ROMA – Chi organizza un ‘picchetto’ davanti alla scuola, impedendo a compagni e insegnanti di entrare per svolgere o seguire le lezioni, puo’ andare incontro a una condanna per violenza privata e interruzione di pubblico servizio.
Lo si evince da una sentenza con cui la quinta sezione penale della Cassazione, rigettando il ricorso di un giovane, all’epoca dei fatti non ancora maggiorenne, che era finito sotto processo per aver bloccato, assieme ad altri, le porte di un istituto scolastico di Mestre, impedendo l’entrata a chi non aderiva alla manifestazione in atto.
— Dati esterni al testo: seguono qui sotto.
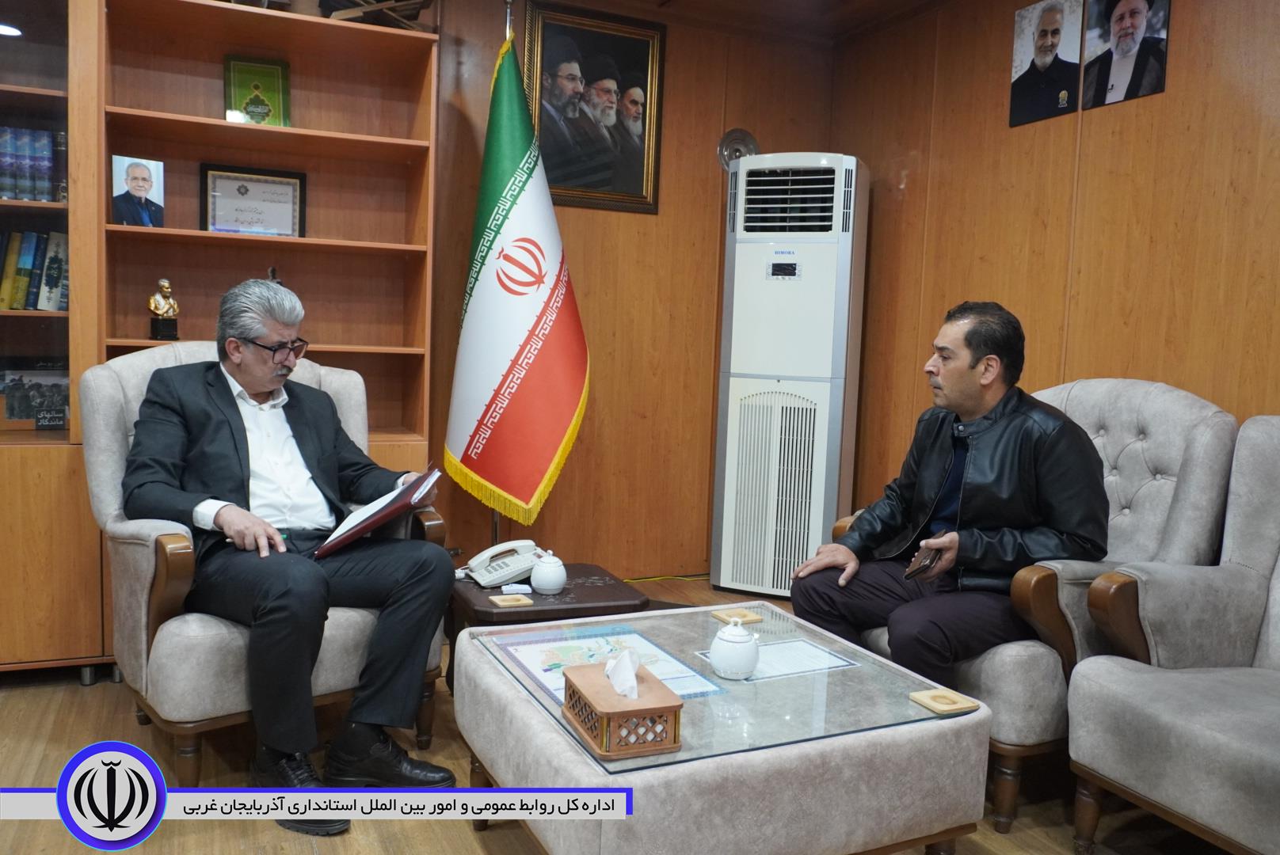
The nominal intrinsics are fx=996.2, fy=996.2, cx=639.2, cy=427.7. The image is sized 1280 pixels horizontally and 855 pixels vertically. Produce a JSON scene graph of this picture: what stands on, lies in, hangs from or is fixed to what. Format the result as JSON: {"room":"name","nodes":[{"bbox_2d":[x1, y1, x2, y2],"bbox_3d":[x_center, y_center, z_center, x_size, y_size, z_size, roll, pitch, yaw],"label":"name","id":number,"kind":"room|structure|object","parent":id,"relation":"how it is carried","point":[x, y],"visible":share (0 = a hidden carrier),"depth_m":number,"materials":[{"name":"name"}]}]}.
{"room":"office","nodes":[
{"label":"office","id":0,"kind":"room"},
{"bbox_2d":[0,572,1220,854],"bbox_3d":[-0.156,1.001,1.453,4.914,0.102,5.123,0,6,-24],"label":"floor","id":1,"kind":"structure","parent":0,"point":[474,843],"depth_m":2.36,"materials":[{"name":"brown wood"}]},
{"bbox_2d":[5,0,438,677],"bbox_3d":[-1.723,-0.403,3.113,2.119,2.297,0.491,0,6,-24],"label":"bookcase","id":2,"kind":"object","parent":1,"relation":"on","point":[319,260],"visible":0.58,"depth_m":3.33,"materials":[{"name":"brown wood"}]},
{"bbox_2d":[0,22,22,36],"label":"ceiling light","id":3,"kind":"object","parent":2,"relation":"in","point":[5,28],"visible":0.99,"depth_m":2.93,"materials":[{"name":"white"}]},
{"bbox_2d":[0,126,67,202],"bbox_3d":[-2.050,-0.815,3.050,0.576,0.243,0.198,0,6,-24],"label":"book row","id":4,"kind":"object","parent":2,"relation":"in","point":[16,196],"visible":0.85,"depth_m":3.05,"materials":[{"name":"blue paper"}]},
{"bbox_2d":[0,230,68,310],"bbox_3d":[-2.038,-0.496,3.057,0.609,0.259,0.197,0,6,-24],"label":"row of books","id":5,"kind":"object","parent":2,"relation":"in","point":[18,305],"visible":0.87,"depth_m":3.06,"materials":[{"name":"paper"}]},
{"bbox_2d":[0,359,72,430],"bbox_3d":[-1.919,-0.103,3.139,0.287,0.226,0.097,0,6,-24],"label":"book","id":6,"kind":"object","parent":2,"relation":"in","point":[13,415],"visible":0.91,"depth_m":3.12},
{"bbox_2d":[109,155,164,227],"bbox_3d":[-1.627,-0.752,3.223,0.156,0.225,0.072,0,6,-24],"label":"portrait photo","id":7,"kind":"object","parent":2,"relation":"in","point":[143,180],"visible":0.99,"depth_m":3.21},
{"bbox_2d":[147,278,180,340],"bbox_3d":[-1.579,-0.392,3.301,0.100,0.197,0.089,0,6,-24],"label":"figurine","id":8,"kind":"object","parent":2,"relation":"in","point":[164,285],"visible":0.99,"depth_m":3.28,"materials":[{"name":"metal"}]},
{"bbox_2d":[201,163,308,236],"bbox_3d":[-1.350,-0.779,3.488,0.326,0.250,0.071,0,6,-24],"label":"framed certificate","id":9,"kind":"object","parent":2,"relation":"in","point":[276,188],"visible":0.97,"depth_m":3.47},
{"bbox_2d":[223,54,291,125],"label":"book","id":10,"kind":"object","parent":2,"relation":"in","point":[239,90],"visible":0.88,"depth_m":3.46,"materials":[{"name":"green paper"}]},
{"bbox_2d":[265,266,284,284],"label":"figurine","id":11,"kind":"object","parent":2,"relation":"in","point":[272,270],"visible":0.22,"depth_m":3.51,"materials":[{"name":"metal"}]},
{"bbox_2d":[321,0,434,25],"bbox_3d":[-0.908,-1.479,3.434,0.422,0.261,0.323,0,6,-24],"label":"decorative object","id":12,"kind":"object","parent":2,"relation":"on","point":[421,5],"visible":0.61,"depth_m":3.38,"materials":[{"name":"brown"}]},
{"bbox_2d":[77,345,449,784],"bbox_3d":[-0.976,0.312,2.598,0.795,1.006,0.803,-2,7,-41],"label":"armchair","id":13,"kind":"object","parent":1,"relation":"on","point":[151,559],"visible":0.44,"depth_m":2.32,"materials":[{"name":"fabric"}]},
{"bbox_2d":[119,283,458,828],"bbox_3d":[-0.873,0.238,2.464,0.863,1.132,0.620,7,7,44],"label":"man","id":14,"kind":"object","parent":13,"relation":"on","point":[244,372],"visible":0.98,"depth_m":2.32},
{"bbox_2d":[312,464,441,557],"bbox_3d":[-0.651,0.198,2.483,0.278,0.163,0.333,2,5,-1],"label":"red folder","id":15,"kind":"object","parent":14,"relation":"in","point":[389,509],"visible":0.9,"depth_m":2.39,"materials":[{"name":"red leather"}]},
{"bbox_2d":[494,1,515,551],"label":"flagpole","id":16,"kind":"object","parent":1,"relation":"on","point":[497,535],"visible":0.27,"depth_m":3.66,"materials":[{"name":"metal"}]},
{"bbox_2d":[443,19,589,534],"bbox_3d":[-0.446,-0.473,3.624,0.495,1.978,0.517,-2,7,-39],"label":"flag","id":17,"kind":"object","parent":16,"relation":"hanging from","point":[539,380],"visible":0.97,"depth_m":3.58,"materials":[{"name":"fabric"}]},
{"bbox_2d":[448,565,652,692],"bbox_3d":[-0.278,0.631,2.826,0.492,0.374,0.492,0,6,-24],"label":"side table","id":18,"kind":"object","parent":1,"relation":"on","point":[592,587],"visible":0.37,"depth_m":2.67,"materials":[{"name":"brown wood"}]},
{"bbox_2d":[460,540,547,587],"bbox_3d":[-0.388,0.386,2.903,0.223,0.100,0.201,0,6,-24],"label":"telephone","id":19,"kind":"object","parent":18,"relation":"on","point":[472,562],"visible":0.96,"depth_m":2.86,"materials":[{"name":"white plastic"}]},
{"bbox_2d":[489,593,533,608],"bbox_3d":[-0.337,0.452,2.599,0.091,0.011,0.087,0,6,-24],"label":"coaster","id":20,"kind":"object","parent":18,"relation":"on","point":[522,602],"visible":0.98,"depth_m":2.58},
{"bbox_2d":[499,582,533,596],"bbox_3d":[-0.332,0.437,2.690,0.084,0.023,0.034,1,5,-14],"label":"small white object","id":21,"kind":"object","parent":18,"relation":"on","point":[504,589],"visible":0.99,"depth_m":2.68,"materials":[{"name":"white"}]},
{"bbox_2d":[529,549,567,593],"bbox_3d":[-0.246,0.392,2.716,0.094,0.115,0.096,0,6,-24],"label":"sugar bowl","id":22,"kind":"object","parent":18,"relation":"on","point":[544,584],"visible":0.99,"depth_m":2.68,"materials":[{"name":"white ceramic"}]},
{"bbox_2d":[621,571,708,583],"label":"cable","id":23,"kind":"object","parent":1,"relation":"on","point":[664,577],"visible":0.38,"depth_m":4.45,"materials":[{"name":"yellow plastic"}]},
{"bbox_2d":[457,599,993,854],"bbox_3d":[0.137,0.698,2.057,0.837,0.419,0.851,0,6,-24],"label":"coffee table","id":24,"kind":"object","parent":1,"relation":"on","point":[546,747],"visible":0.9,"depth_m":1.77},
{"bbox_2d":[489,624,723,700],"bbox_3d":[-0.074,0.485,2.054,0.342,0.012,0.399,0,6,-24],"label":"map","id":25,"kind":"object","parent":24,"relation":"on","point":[561,664],"visible":0.55,"depth_m":2.07,"materials":[{"name":"paper"}]},
{"bbox_2d":[561,659,685,760],"bbox_3d":[-0.031,0.454,1.708,0.140,0.127,0.231,0,6,-24],"label":"tissue box","id":26,"kind":"object","parent":24,"relation":"on","point":[662,711],"visible":0.96,"depth_m":1.63,"materials":[{"name":"brown wood"}]},
{"bbox_2d":[604,648,640,699],"bbox_3d":[-0.025,0.410,1.670,0.060,0.071,0.091,0,6,-24],"label":"tissue","id":27,"kind":"object","parent":26,"relation":"in","point":[632,672],"visible":0.96,"depth_m":1.65,"materials":[{"name":"white paper"}]},
{"bbox_2d":[709,616,760,680],"bbox_3d":[0.192,0.440,2.008,0.098,0.119,0.098,0,6,-24],"label":"sugar bowl","id":28,"kind":"object","parent":24,"relation":"on","point":[742,667],"visible":0.99,"depth_m":1.97,"materials":[{"name":"white ceramic"}]},
{"bbox_2d":[711,608,763,626],"bbox_3d":[0.232,0.451,2.378,0.092,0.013,0.094,0,6,-24],"label":"coaster","id":29,"kind":"object","parent":24,"relation":"on","point":[718,615],"visible":0.99,"depth_m":2.37,"materials":[{"name":"beige wood"}]},
{"bbox_2d":[697,638,857,681],"bbox_3d":[0.292,0.494,2.141,0.285,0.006,0.206,0,6,-24],"label":"paper sheet","id":30,"kind":"object","parent":24,"relation":"on","point":[790,672],"visible":0.78,"depth_m":2.13,"materials":[{"name":"paper"}]},
{"bbox_2d":[910,687,982,715],"bbox_3d":[0.577,0.518,1.889,0.098,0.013,0.094,0,6,-24],"label":"coaster","id":31,"kind":"object","parent":24,"relation":"on","point":[960,706],"visible":0.99,"depth_m":1.88,"materials":[{"name":"beige wood"}]},
{"bbox_2d":[711,152,870,601],"bbox_3d":[0.630,-0.192,4.198,0.520,1.823,0.465,4,6,22],"label":"air conditioner","id":32,"kind":"object","parent":1,"relation":"on","point":[742,409],"visible":0.96,"depth_m":4.02,"materials":[{"name":"white plastic"}]},
{"bbox_2d":[829,380,1242,836],"bbox_3d":[1.027,0.379,2.677,0.836,1.000,0.837,0,6,-24],"label":"armchair","id":33,"kind":"object","parent":1,"relation":"on","point":[1125,405],"visible":0.38,"depth_m":2.40,"materials":[{"name":"grey fabric"}]},
{"bbox_2d":[783,302,1109,681],"bbox_3d":[0.815,0.194,2.571,0.640,0.986,0.744,-1,6,-34],"label":"man","id":34,"kind":"object","parent":33,"relation":"on","point":[977,502],"visible":0.9,"depth_m":2.41},
{"bbox_2d":[902,546,937,579],"bbox_3d":[0.670,0.324,2.349,0.069,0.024,0.154,6,6,36],"label":"smartphone","id":35,"kind":"object","parent":34,"relation":"in","point":[930,562],"visible":0.96,"depth_m":2.31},
{"bbox_2d":[1067,415,1279,854],"bbox_3d":[1.430,0.477,1.973,0.815,0.952,0.855,0,6,-24],"label":"armchair","id":36,"kind":"object","parent":1,"relation":"on","point":[1278,565],"visible":0.99,"depth_m":2.10,"materials":[{"name":"grey fabric"}]},
{"bbox_2d":[426,0,838,583],"bbox_3d":[-1.296,-0.520,3.683,4.602,2.461,0.153,0,6,-24],"label":"back wall","id":37,"kind":"structure","parent":0,"point":[672,111],"depth_m":4.22,"materials":[{"name":"brown wood"}]},
{"bbox_2d":[519,0,666,213],"bbox_3d":[-0.193,-1.276,4.012,0.574,0.785,0.043,0,6,-24],"label":"framed portrait","id":38,"kind":"object","parent":37,"relation":"attached to","point":[554,48],"visible":0.93,"depth_m":4.01,"materials":[{"name":"black paper"}]},
{"bbox_2d":[716,127,758,170],"bbox_3d":[0.429,-1.182,4.317,0.196,0.216,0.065,0,6,-24],"label":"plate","id":39,"kind":"object","parent":37,"relation":"attached to","point":[735,135],"visible":0.57,"depth_m":4.30,"materials":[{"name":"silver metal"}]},
{"bbox_2d":[560,0,953,44],"bbox_3d":[-0.052,-1.559,1.677,5.054,0.118,4.627,0,6,-24],"label":"ceiling","id":40,"kind":"structure","parent":0,"point":[817,3],"depth_m":4.06,"materials":[{"name":"brown wood"}]},
{"bbox_2d":[831,0,1279,506],"bbox_3d":[2.007,-0.276,2.224,0.147,2.442,5.066,0,6,-24],"label":"right wall","id":41,"kind":"structure","parent":0,"point":[1166,372],"depth_m":3.33,"materials":[{"name":"brown wood"}]},
{"bbox_2d":[1009,0,1084,126],"bbox_3d":[1.404,-1.280,3.448,0.020,0.389,0.290,0,6,-24],"label":"portrait photo","id":42,"kind":"object","parent":41,"relation":"attached to","point":[1053,43],"visible":0.99,"depth_m":3.44,"materials":[{"name":"black paper"}]},
{"bbox_2d":[1081,0,1171,109],"bbox_3d":[1.538,-1.235,3.150,0.020,0.395,0.307,0,6,-24],"label":"portrait photo","id":43,"kind":"object","parent":41,"relation":"attached to","point":[1121,28],"visible":0.99,"depth_m":3.15,"materials":[{"name":"black paper"}]}
]}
Al ragazzo, giudicato con rito abbreviato, il gup del tribunale dei minorenni di Venezia aveva concesso il perdono giudiziale, ma la difesa aveva comunque proposto ricorso in Cassazione.
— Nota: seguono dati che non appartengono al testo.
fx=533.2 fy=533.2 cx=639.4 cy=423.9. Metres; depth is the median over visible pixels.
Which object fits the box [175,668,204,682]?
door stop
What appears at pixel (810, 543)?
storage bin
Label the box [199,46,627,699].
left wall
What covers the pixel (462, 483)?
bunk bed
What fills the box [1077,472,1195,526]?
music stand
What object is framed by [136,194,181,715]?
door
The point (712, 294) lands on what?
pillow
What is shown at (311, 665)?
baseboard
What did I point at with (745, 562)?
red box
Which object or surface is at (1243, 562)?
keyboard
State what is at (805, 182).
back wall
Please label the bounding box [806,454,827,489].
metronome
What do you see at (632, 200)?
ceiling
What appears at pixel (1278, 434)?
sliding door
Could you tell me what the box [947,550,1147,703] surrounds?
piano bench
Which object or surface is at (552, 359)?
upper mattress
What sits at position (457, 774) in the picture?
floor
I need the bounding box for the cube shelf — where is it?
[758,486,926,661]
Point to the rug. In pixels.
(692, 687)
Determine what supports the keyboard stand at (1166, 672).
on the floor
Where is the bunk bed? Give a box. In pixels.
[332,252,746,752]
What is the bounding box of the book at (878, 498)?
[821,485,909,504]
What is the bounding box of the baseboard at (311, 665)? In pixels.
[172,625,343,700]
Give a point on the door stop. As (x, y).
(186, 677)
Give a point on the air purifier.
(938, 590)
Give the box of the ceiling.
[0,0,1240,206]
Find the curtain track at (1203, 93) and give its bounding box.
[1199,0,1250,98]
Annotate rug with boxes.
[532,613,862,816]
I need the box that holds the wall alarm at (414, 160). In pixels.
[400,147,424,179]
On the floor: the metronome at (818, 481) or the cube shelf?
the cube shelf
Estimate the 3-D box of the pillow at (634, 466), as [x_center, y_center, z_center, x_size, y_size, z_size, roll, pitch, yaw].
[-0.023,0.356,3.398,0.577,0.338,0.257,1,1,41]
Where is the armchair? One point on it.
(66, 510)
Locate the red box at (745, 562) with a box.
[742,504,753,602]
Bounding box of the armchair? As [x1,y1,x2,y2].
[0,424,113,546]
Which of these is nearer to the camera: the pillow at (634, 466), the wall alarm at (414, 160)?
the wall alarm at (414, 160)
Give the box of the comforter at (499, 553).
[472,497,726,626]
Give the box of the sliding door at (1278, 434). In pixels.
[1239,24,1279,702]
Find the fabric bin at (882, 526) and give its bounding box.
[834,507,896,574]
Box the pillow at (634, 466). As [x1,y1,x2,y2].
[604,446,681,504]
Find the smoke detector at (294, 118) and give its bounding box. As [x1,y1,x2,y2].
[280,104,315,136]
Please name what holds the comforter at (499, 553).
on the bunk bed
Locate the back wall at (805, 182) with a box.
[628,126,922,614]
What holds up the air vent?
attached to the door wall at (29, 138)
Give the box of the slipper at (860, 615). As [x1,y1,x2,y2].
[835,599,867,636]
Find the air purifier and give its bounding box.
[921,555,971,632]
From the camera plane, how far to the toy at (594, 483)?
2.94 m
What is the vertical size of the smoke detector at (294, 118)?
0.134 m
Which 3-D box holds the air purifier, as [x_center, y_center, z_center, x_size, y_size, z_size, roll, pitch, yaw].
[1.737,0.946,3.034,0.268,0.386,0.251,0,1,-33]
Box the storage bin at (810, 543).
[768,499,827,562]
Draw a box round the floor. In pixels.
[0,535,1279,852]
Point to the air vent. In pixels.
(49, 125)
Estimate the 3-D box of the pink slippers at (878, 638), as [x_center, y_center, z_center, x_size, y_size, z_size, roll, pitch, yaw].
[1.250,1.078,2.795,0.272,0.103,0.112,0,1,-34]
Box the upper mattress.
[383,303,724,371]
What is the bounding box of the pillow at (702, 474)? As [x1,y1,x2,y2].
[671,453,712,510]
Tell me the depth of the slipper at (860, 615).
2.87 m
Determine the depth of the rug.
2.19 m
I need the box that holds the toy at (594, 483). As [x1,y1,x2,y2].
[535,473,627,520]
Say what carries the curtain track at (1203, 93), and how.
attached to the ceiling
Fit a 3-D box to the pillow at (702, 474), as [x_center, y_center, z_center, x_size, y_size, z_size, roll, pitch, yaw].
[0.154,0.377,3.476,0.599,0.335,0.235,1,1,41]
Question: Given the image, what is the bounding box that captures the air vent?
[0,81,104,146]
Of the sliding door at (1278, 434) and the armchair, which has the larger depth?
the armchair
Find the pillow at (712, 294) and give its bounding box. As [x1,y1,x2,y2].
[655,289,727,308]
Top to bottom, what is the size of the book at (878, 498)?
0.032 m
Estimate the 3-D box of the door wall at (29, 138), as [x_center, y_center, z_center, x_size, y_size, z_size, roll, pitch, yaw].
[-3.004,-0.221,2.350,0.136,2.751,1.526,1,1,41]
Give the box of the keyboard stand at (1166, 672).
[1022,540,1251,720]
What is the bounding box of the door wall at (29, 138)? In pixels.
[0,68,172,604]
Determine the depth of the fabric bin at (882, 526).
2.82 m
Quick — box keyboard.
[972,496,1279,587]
La Suprema Corte, con una sentenza depositata oggi, ha rilevato che “l’impedimento frapposto dal ricorrente ai compagni di scuola e al corpo docente, ad entrare nell’edificio scolastico, rappresenta un dippiu’ rispetto all’impedimento o al disturbo del normale svolgimento delle lezioni”.
I giudici del merito, sottolinea la Cassazione, “non hanno affatto negato al ricorrente la titolarita’ del ‘diritto di sciopero’ (diritto peraltro difficilmente riconducibile alle situazioni soggettifve ravvisabili in capo allo ‘studente’), di riunione o di manifestazione del pensiero”, ma hanno “chiaramente affermato in aderenza alla giurisprudenza di questa Corte, che lo stesso esercizio di diritti fondamentali, quali quello di sciopero, riunione e di manifestazione del pensiero, cessa di essere legittimo quando travalichi nella lesione di altri interessi costituzionalmente garantiti”.
Esattamente, continua la Corte, “come avvenuto nella specie, giacche’ l’occupazione temporanea della scuola (per circa 2 ore), ha di fatto impedito ai non manifestanti di svolgere le consuete attivita’ di studio per un tempo apprezzabile, con conseguente ingiustificata compressione dei loro diritti”. In sintesi, “nessuna norma autorizzava l’imputato ad associarsi con altri studenti nella maniera da lui pretesa e a comprimere il diritto di coloro che volevano partecipare allo svolgimento delle lezioni o a rendere la prestazione lavorativa”.